* _Problem_: Count the lines below that include "services". Only the number should be given.

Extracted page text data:
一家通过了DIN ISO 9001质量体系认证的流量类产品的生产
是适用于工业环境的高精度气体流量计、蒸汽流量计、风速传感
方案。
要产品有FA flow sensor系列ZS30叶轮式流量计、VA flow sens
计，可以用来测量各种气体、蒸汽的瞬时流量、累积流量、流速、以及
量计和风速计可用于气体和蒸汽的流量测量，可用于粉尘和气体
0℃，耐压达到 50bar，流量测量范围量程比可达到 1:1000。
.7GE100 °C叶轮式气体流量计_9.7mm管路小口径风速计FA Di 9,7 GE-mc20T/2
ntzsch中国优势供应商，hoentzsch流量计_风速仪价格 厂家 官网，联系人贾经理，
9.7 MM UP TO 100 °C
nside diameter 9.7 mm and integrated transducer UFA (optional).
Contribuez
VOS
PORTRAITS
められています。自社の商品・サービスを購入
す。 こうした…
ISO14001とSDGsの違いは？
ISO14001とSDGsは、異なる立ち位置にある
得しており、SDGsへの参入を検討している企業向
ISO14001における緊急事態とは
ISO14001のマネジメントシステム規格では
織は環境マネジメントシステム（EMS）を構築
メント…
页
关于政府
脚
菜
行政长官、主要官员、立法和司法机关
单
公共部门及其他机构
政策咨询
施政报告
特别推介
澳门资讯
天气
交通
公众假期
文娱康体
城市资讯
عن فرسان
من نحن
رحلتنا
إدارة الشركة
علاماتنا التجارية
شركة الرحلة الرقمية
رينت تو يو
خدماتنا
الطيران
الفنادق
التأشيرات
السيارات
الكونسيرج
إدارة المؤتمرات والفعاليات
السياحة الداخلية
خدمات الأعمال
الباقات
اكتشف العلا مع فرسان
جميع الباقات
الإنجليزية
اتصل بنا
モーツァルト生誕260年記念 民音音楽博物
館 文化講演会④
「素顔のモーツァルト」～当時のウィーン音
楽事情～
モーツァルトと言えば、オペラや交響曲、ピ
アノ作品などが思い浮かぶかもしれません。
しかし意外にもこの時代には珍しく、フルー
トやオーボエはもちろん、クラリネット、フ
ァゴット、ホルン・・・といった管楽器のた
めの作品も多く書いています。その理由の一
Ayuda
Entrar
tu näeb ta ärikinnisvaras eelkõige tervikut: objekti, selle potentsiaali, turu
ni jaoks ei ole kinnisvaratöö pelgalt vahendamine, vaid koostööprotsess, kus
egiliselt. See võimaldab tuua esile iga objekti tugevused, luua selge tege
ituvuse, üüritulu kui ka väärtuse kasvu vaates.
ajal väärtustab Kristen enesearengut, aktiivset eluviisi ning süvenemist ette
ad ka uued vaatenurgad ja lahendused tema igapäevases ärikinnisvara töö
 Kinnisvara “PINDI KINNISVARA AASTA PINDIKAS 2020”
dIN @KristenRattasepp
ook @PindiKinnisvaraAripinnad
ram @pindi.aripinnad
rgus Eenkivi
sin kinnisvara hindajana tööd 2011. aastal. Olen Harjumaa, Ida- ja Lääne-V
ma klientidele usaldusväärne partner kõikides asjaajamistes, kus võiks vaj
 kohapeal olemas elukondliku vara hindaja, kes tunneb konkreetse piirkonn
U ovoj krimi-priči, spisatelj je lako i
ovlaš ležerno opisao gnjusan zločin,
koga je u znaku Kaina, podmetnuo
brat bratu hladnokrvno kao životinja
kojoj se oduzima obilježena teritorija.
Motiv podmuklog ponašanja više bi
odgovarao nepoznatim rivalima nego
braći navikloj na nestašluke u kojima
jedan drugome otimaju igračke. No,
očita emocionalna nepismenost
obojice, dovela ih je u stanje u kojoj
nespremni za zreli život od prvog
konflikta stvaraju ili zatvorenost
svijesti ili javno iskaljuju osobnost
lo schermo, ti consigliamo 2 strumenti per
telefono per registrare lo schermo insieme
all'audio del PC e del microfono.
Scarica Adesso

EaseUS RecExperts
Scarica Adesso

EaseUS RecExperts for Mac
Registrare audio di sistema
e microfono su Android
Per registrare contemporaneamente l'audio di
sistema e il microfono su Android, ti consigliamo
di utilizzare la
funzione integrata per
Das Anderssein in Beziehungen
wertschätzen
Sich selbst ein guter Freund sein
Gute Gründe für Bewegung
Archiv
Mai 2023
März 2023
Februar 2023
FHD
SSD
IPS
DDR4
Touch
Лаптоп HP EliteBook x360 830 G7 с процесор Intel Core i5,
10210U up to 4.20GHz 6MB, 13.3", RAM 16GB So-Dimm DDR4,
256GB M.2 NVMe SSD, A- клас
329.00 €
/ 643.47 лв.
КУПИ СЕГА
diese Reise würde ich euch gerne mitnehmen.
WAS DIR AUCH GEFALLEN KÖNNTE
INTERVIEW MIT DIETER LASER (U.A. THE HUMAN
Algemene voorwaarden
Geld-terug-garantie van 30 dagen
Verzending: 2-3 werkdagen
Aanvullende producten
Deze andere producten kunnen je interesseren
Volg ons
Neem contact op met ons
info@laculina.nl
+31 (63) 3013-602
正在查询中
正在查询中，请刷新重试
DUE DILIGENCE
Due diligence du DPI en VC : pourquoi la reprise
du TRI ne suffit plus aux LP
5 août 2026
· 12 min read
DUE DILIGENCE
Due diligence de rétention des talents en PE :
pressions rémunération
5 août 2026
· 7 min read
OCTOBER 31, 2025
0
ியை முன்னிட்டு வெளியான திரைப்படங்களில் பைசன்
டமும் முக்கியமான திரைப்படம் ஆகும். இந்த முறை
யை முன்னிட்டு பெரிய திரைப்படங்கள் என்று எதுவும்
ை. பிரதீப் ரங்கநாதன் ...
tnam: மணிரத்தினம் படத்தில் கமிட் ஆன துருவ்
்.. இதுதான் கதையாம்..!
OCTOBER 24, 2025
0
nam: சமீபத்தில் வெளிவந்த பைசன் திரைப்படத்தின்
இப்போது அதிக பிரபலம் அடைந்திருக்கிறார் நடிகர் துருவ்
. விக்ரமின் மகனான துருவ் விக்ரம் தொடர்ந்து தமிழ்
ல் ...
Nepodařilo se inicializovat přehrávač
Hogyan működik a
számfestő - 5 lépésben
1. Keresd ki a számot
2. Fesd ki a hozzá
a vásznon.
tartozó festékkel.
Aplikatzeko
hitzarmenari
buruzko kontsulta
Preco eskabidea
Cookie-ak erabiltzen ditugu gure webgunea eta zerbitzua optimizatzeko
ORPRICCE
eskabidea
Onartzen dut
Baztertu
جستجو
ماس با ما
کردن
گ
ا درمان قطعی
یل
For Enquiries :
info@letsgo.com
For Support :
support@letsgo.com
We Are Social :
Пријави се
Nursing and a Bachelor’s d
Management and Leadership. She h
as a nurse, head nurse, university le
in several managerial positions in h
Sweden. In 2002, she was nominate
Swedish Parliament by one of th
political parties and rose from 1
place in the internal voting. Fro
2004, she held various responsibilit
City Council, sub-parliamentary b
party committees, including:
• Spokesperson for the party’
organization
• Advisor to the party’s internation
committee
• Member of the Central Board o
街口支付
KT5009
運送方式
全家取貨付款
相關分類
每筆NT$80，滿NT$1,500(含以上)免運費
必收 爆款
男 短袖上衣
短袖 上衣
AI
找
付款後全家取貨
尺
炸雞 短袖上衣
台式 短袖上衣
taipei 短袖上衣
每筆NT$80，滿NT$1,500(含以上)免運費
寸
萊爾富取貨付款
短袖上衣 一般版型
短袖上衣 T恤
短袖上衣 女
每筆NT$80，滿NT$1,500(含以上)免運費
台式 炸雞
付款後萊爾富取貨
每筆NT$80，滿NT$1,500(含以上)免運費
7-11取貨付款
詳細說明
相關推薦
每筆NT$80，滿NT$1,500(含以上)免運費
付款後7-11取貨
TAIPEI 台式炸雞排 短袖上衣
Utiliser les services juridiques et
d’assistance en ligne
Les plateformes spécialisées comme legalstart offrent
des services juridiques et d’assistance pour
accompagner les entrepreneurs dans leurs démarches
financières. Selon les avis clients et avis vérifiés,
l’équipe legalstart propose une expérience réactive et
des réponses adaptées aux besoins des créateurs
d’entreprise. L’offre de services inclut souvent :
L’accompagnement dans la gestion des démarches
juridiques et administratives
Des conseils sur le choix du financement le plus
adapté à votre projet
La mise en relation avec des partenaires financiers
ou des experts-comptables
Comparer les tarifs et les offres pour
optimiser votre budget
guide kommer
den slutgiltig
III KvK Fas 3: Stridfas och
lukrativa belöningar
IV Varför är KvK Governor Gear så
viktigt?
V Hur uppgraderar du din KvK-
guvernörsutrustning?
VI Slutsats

* _Expected output_: 3